==== Records for this task ====

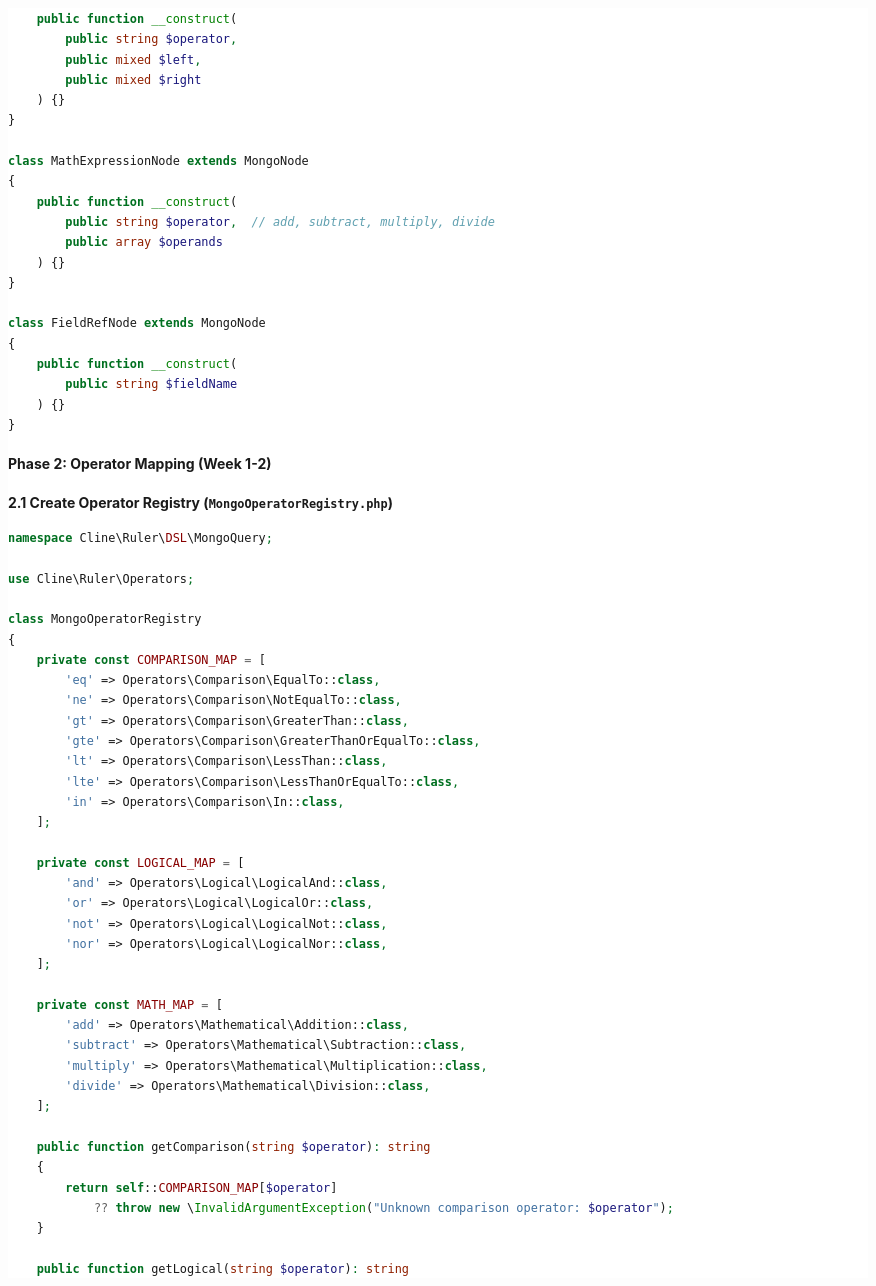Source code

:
 ```php
    public function __construct(
        public string $operator,
        public mixed $left,
        public mixed $right
    ) {}
}

class MathExpressionNode extends MongoNode
{
    public function __construct(
        public string $operator,  // add, subtract, multiply, divide
        public array $operands
    ) {}
}

class FieldRefNode extends MongoNode
{
    public function __construct(
        public string $fieldName
    ) {}
}
```

#### Phase 2: Operator Mapping (Week 1-2)

**2.1 Create Operator Registry (`MongoOperatorRegistry.php`)**
```php
namespace Cline\Ruler\DSL\MongoQuery;

use Cline\Ruler\Operators;

class MongoOperatorRegistry
{
    private const COMPARISON_MAP = [
        'eq' => Operators\Comparison\EqualTo::class,
        'ne' => Operators\Comparison\NotEqualTo::class,
        'gt' => Operators\Comparison\GreaterThan::class,
        'gte' => Operators\Comparison\GreaterThanOrEqualTo::class,
        'lt' => Operators\Comparison\LessThan::class,
        'lte' => Operators\Comparison\LessThanOrEqualTo::class,
        'in' => Operators\Comparison\In::class,
    ];

    private const LOGICAL_MAP = [
        'and' => Operators\Logical\LogicalAnd::class,
        'or' => Operators\Logical\LogicalOr::class,
        'not' => Operators\Logical\LogicalNot::class,
        'nor' => Operators\Logical\LogicalNor::class,
    ];

    private const MATH_MAP = [
        'add' => Operators\Mathematical\Addition::class,
        'subtract' => Operators\Mathematical\Subtraction::class,
        'multiply' => Operators\Mathematical\Multiplication::class,
        'divide' => Operators\Mathematical\Division::class,
    ];

    public function getComparison(string $operator): string
    {
        return self::COMPARISON_MAP[$operator]
            ?? throw new \InvalidArgumentException("Unknown comparison operator: $operator");
    }

    public function getLogical(string $operator): string
```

====

Directions for this task:
Leaving every picture out, repeat each line of the material exactly.

Result of this task:
Source code

:
 ```php
    public function __construct(
        public string $operator,
        public mixed $left,
        public mixed $right
    ) {}
}

class MathExpressionNode extends MongoNode
{
    public function __construct(
        public string $operator,  // add, subtract, multiply, divide
        public array $operands
    ) {}
}

class FieldRefNode extends MongoNode
{
    public function __construct(
        public string $fieldName
    ) {}
}
```

#### Phase 2: Operator Mapping (Week 1-2)

**2.1 Create Operator Registry (`MongoOperatorRegistry.php`)**
```php
namespace Cline\Ruler\DSL\MongoQuery;

use Cline\Ruler\Operators;

class MongoOperatorRegistry
{
    private const COMPARISON_MAP = [
        'eq' => Operators\Comparison\EqualTo::class,
        'ne' => Operators\Comparison\NotEqualTo::class,
        'gt' => Operators\Comparison\GreaterThan::class,
        'gte' => Operators\Comparison\GreaterThanOrEqualTo::class,
        'lt' => Operators\Comparison\LessThan::class,
        'lte' => Operators\Comparison\LessThanOrEqualTo::class,
        'in' => Operators\Comparison\In::class,
    ];

    private const LOGICAL_MAP = [
        'and' => Operators\Logical\LogicalAnd::class,
        'or' => Operators\Logical\LogicalOr::class,
        'not' => Operators\Logical\LogicalNot::class,
        'nor' => Operators\Logical\LogicalNor::class,
    ];

    private const MATH_MAP = [
        'add' => Operators\Mathematical\Addition::class,
        'subtract' => Operators\Mathematical\Subtraction::class,
        'multiply' => Operators\Mathematical\Multiplication::class,
        'divide' => Operators\Mathematical\Division::class,
    ];

    public function getComparison(string $operator): string
    {
        return self::COMPARISON_MAP[$operator]
            ?? throw new \InvalidArgumentException("Unknown comparison operator: $operator");
    }

    public function getLogical(string $operator): string
```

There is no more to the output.